Want Real Stimulus? Try Universal Health Care
Health-care reform would put one of the most bringing into being sectors in the U.S. to work to shore up the nation’s economy
By Chris Farrell
The economy is in a tailspin. The latest salvo of grim tidings came courtesy of the Labor Dept.’s Dec. 5 trade report: U.S. employers slashed 533,000 jobs in November (BusinessWeek.com, 12/05/08), the largest monthly decline in other thing than three decades. The unemployment rate now stands at 6.7% and the ranks of the jobless be under the necessity increased by 2.7 million considering December. The broadest measure of unemployment (a figure that includes the out of employment, employees laboring part-time, and others barely working) stands at a dismaying 12.5%, or 19.3 million workers, up from 8.4% a year ago, or 12.9 million workers.
Considering all the actions being taken by the U.S. Treasury and Federal Reserve to shore up the economy, the risk that a disinflationary recession deepens into a deflationary depression remains remote. But it isn’cheek by jowl inconceivable.
The New Stimulus PackageTo stave right hand some unwelcome reprise of the 1930s, the incoming Obama Administration and Congress are preparing a large fiscal stimulus package for the New Year. Economists guesstimate the size of the ultimate package at somewhere between $300 billion and $500 billion. (That’s more than double or about triple the tax abate program from earlier this year.)
The list of law-making initiatives is long. A big boost in public infrastructure spending, support for struggling homeowners, money to buttress up the financial system, some form of a bailout because of the Detroit auto industry, and various put a tax upon projection measures are all going into the law-making sausage-making apparatus for 2009.
Yet major health-care reform—specifically, entire health care—should top the list. Forget any suggestion that reform is too lavish or that it would attract too long to have an impact. Wrong, upon the two counts. A bold embrace of universal hale condition management offers policymakers the fortuitous event at a financial triple-play: Universal coverage would stimulate the economy, it would boost the financial security of mean Americans, and it would break the health-care become better log-jam.

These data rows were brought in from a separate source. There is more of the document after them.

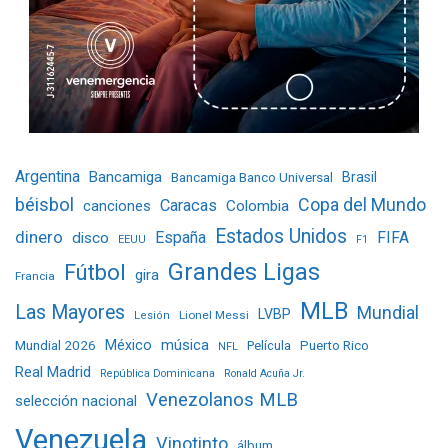
Argentina
Bancamiga
Bancamiga Banco Universal
Brasil
béisbol
Copa del Mundo
Caracas
Colombia
canciones
Estados Unidos
dinero
España
FIFA
disco
EEUU
F1
Grandes Ligas
Fútbol
gira
Francia
MLB
Las Mayores
Mundial
LVBP
Lionel Messi
Lesión
Mundial 2026
México
música
Película
Puerto Rico
NFL
Real Madrid
República Dominicana
Ronald Acuña Jr.
Venezolanos MLB
selección nacional
Venezuela
Vinotinto
álbum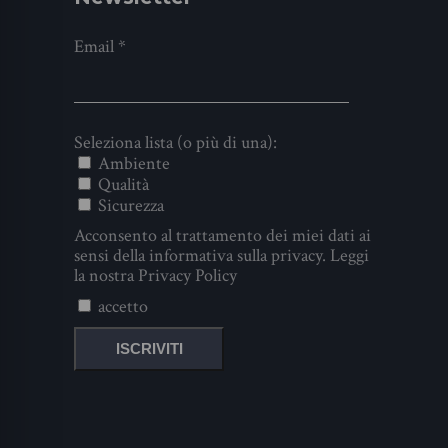
Email
*
Seleziona lista (o più di una):
Ambiente
Qualità
Sicurezza
Acconsento al trattamento dei miei dati ai
sensi della informativa sulla privacy. Leggi
la nostra
Privacy Policy
accetto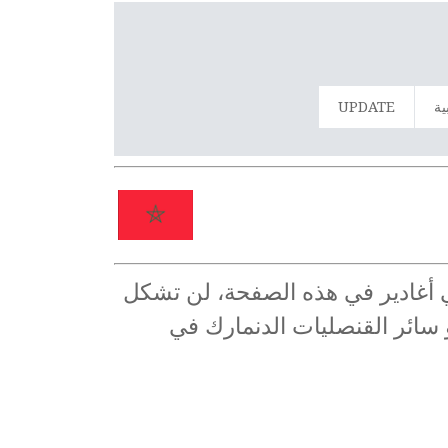
ية
UPDATE
في أغادير في هذه الصفحة، لن تشكل
و سائر القنصليات الدنمارك في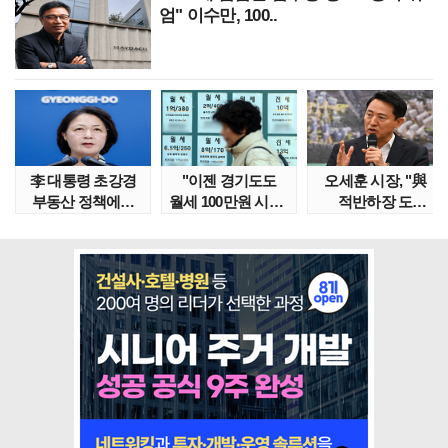
엄" 이수만, 100..
李 대통령 초강경
"이젠 경기도도
오세훈 시장, "與
부동산 정책에…
월세 100만원 시대"
적반하장 도
추미애 '경기도 재..
정부發 전세종말..
넘었다" 반박한
이유는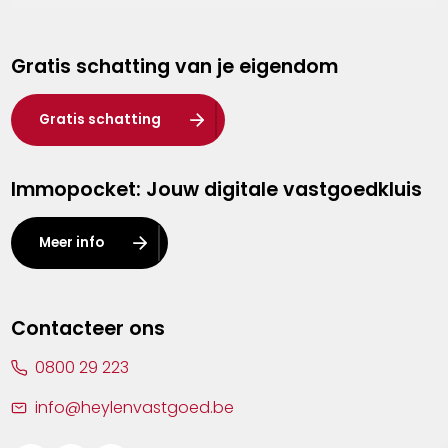
Genk
Gratis schatting van je eigendom
Hasselt
Heist-op-den-Berg
Gratis schatting
Herentals
Immopocket: Jouw digitale vastgoedkluis
Kalmthout
Leuven
Meer info
Lier
Lommel
Contacteer ons
Malle
0800 29 223
Mechelen
info@heylenvastgoed.be
Mortsel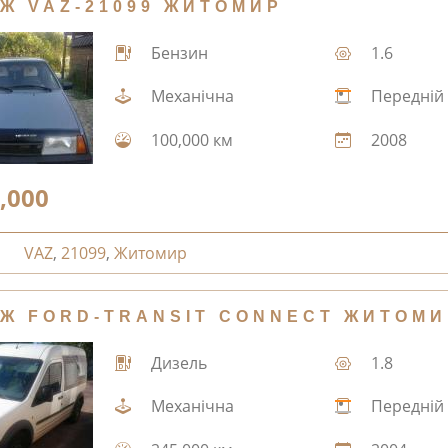
Ж VAZ-21099 ЖИТОМИР
Бензин
1.6
Механічна
Передній
100,000 км
2008
,000
VAZ
,
21099
,
Житомир
Ж FORD-TRANSIT CONNECT ЖИТОМИ
Дизель
1.8
Механічна
Передній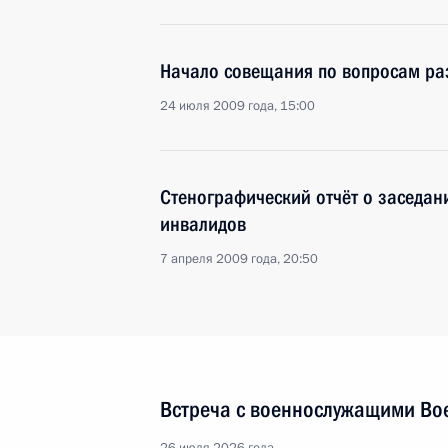
Начало совещания по вопросам ра
24 июля 2009 года, 15:00
Стенографический отчёт о заседан
инвалидов
7 апреля 2009 года, 20:50
Встреча с военнослужащими Во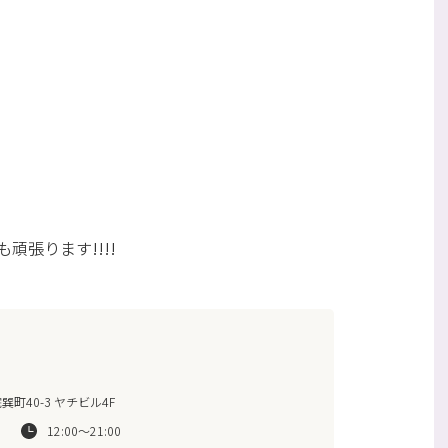
張ります!!!!
町40-3 ヤチビル4F
12:00～21:00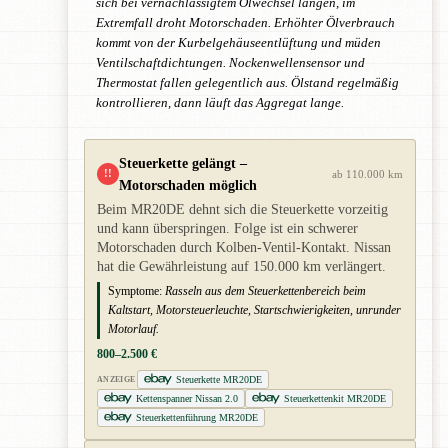
sich bei vernachlässigtem Ölwechsel längen, im
Extremfall droht Motorschaden. Erhöhter Ölverbrauch
kommt von der Kurbelgehäuseentlüftung und müden
Ventilschaftdichtungen. Nockenwellensensor und
Thermostat fallen gelegentlich aus. Ölstand regelmäßig
kontrollieren, dann läuft das Aggregat lange.
Steuerkette gelängt –
!!
ab 110.000 km
Motorschaden möglich
Beim MR20DE dehnt sich die Steuerkette vorzeitig
und kann überspringen. Folge ist ein schwerer
Motorschaden durch Kolben-Ventil-Kontakt. Nissan
hat die Gewährleistung auf 150.000 km verlängert.
Symptome:
Rasseln aus dem Steuerkettenbereich beim
Kaltstart, Motorsteuerleuchte, Startschwierigkeiten, unrunder
Motorlauf.
800–2.500 €
Steuerkette MR20DE
ANZEIGE
Kettenspanner Nissan 2.0
Steuerkettenkit MR20DE
Steuerkettenführung MR20DE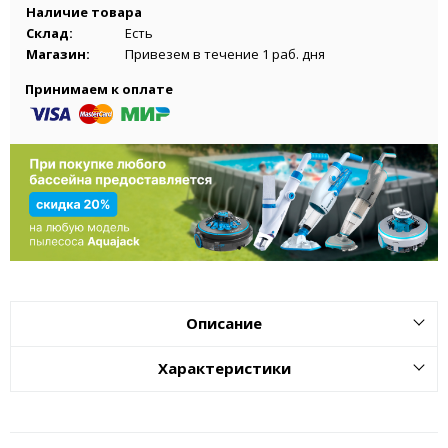
Наличие товара
Склад:
Есть
Магазин:
Привезем в течение 1 раб. дня
Принимаем к оплате
Описание
Характеристики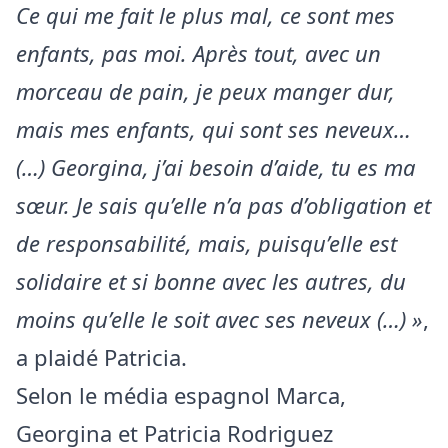
Ce qui me fait le plus mal, ce sont mes
enfants, pas moi. Après tout, avec un
morceau de pain, je peux manger dur,
mais mes enfants, qui sont ses neveux…
(…) Georgina, j’ai besoin d’aide, tu es ma
sœur. Je sais qu’elle n’a pas d’obligation et
de responsabilité, mais, puisqu’elle est
solidaire et si bonne avec les autres, du
moins qu’elle le soit avec ses neveux (…) »
,
a plaidé Patricia.
Selon le média espagnol Marca,
Georgina et Patricia Rodriguez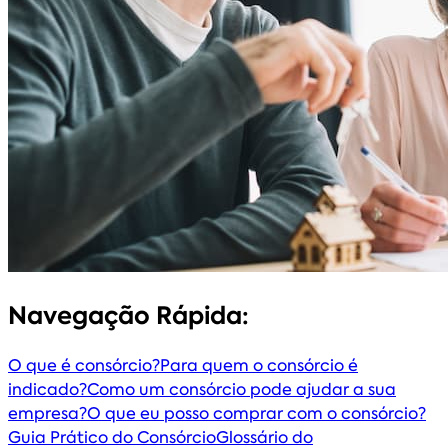
Navegação Rápida:
O que é consórcio?
Para quem o consórcio é
indicado?
Como um consórcio pode ajudar a sua
empresa?
O que eu posso comprar com o consórcio?
Guia Prático do Consórcio
Glossário do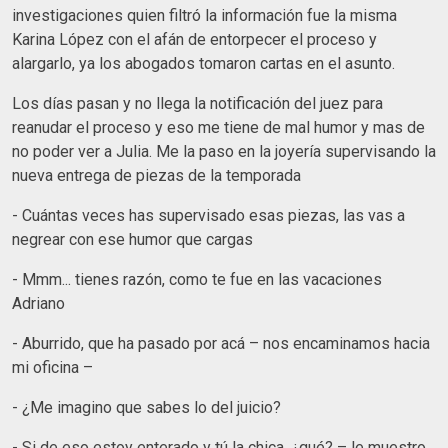
investigaciones quien filtró la información fue la misma
Karina López con el afán de entorpecer el proceso y
alargarlo, ya los abogados tomaron cartas en el asunto.
Los días pasan y no llega la notificación del juez para
reanudar el proceso y eso me tiene de mal humor y mas de
no poder ver a Julia. Me la paso en la joyería supervisando la
nueva entrega de piezas de la temporada
- Cuántas veces has supervisado esas piezas, las vas a
negrear con ese humor que cargas
- Mmm... tienes razón, como te fue en las vacaciones
Adriano
- Aburrido, que ha pasado por acá – nos encaminamos hacia
mi oficina –
- ¿Me imagino que sabes lo del juicio?
- Si de eso estoy enterado y tú la chica, ¿qué? – le muestro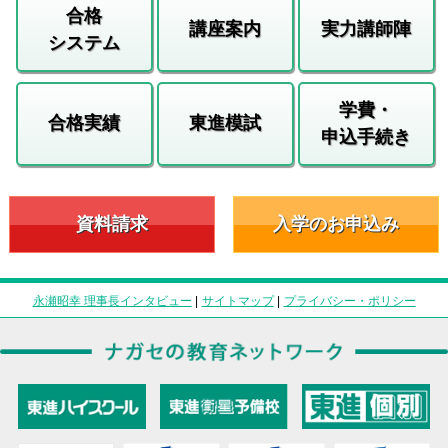
合格
講座案内
実力講師陣
システム
学費・
合格実績
東進模試
申込手続き
資料請求
入学のお申込み
永瀬昭幸 理事長インタビュー
|
サイトマップ
|
プライバシー・ポリシー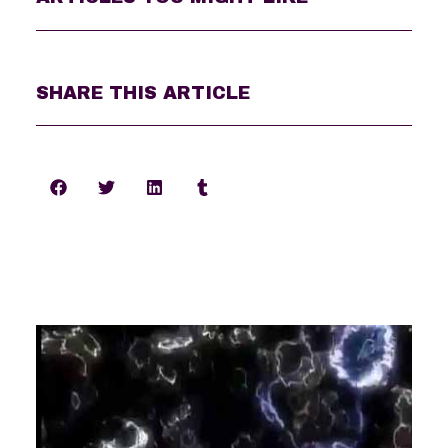
SHARE THIS ARTICLE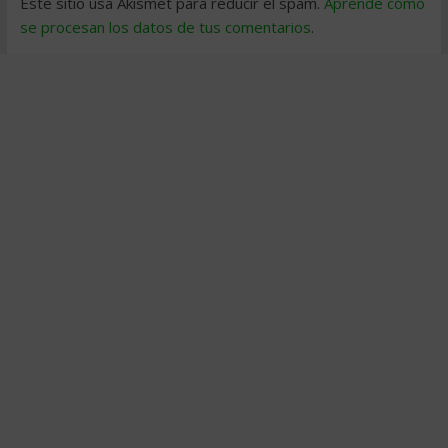
Este sitio usa Akismet para reducir el spam.
Aprende cómo
se procesan los datos de tus comentarios
.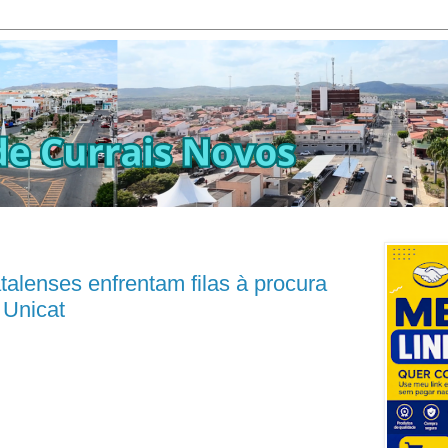
lenses enfrentam filas à procura
 Unicat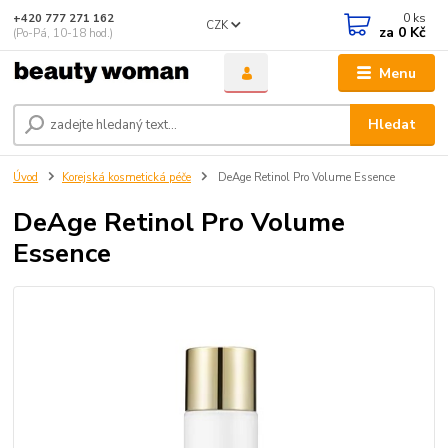
0
ks
+420 777 271 162
CZK
za
0 Kč
(Po-Pá, 10-18 hod.)
Menu
Hledat
Úvod
Korejská kosmetická péče
DeAge Retinol Pro Volume Essence
DeAge Retinol Pro Volume
Essence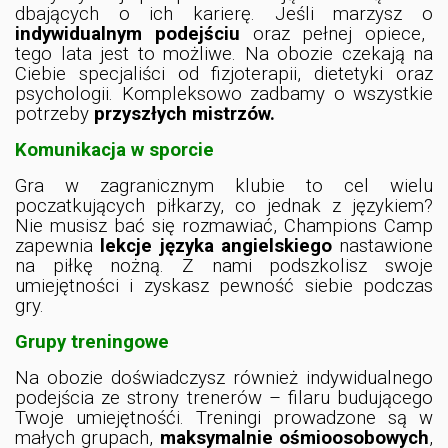
dbających o ich karierę. Jeśli marzysz o
indywidualnym podejściu
oraz pełnej opiece,
tego lata jest to możliwe. Na obozie czekają na
Ciebie specjaliści od fizjoterapii, dietetyki oraz
psychologii. Kompleksowo zadbamy o wszystkie
potrzeby
przyszłych mistrzów.
Komunikacja w sporcie
Gra w zagranicznym klubie to cel wielu
poczatkujących piłkarzy, co jednak z językiem?
Nie musisz bać się rozmawiać, Champions Camp
zapewnia
lekcje języka angielskiego
nastawione
na piłkę nożną. Z nami podszkolisz swoje
umiejętności i zyskasz pewność siebie podczas
gry.
Grupy treningowe
Na obozie doświadczysz również indywidualnego
podejścia ze strony trenerów – filaru budującego
Twoje umiejętnośći. Treningi prowadzone są w
małych grupach,
maksymalnie ośmioosobowych
,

Rx for a Healthy EconomyTo paraphrase and update a famed cite about General Motors (GM), what’s good since health-care reform is good for the economy. (It would certainly be good for General Motors, too.)
The case for long-term reform is compelling. The problems associated with America’s badly frayed health-care system are well known. The rural spends a world-beating 16% of low domestic product on health, yet in international comparisons it lags behind a number of key measures. For instance, the U.S. ranks 29th in infant mortality and 48th in life expectancy. The number of people without health insurance was 38 million in 2007, and that account is guaranteed to have risen in the in the interim with the recession that began a year ago. With without exception soundness care, everyone under age 65 would subsist covered by a qualified health insurance company or from one side a government-sponsored program. (Those outer 65 already have a version of universal coverage through Medicare.)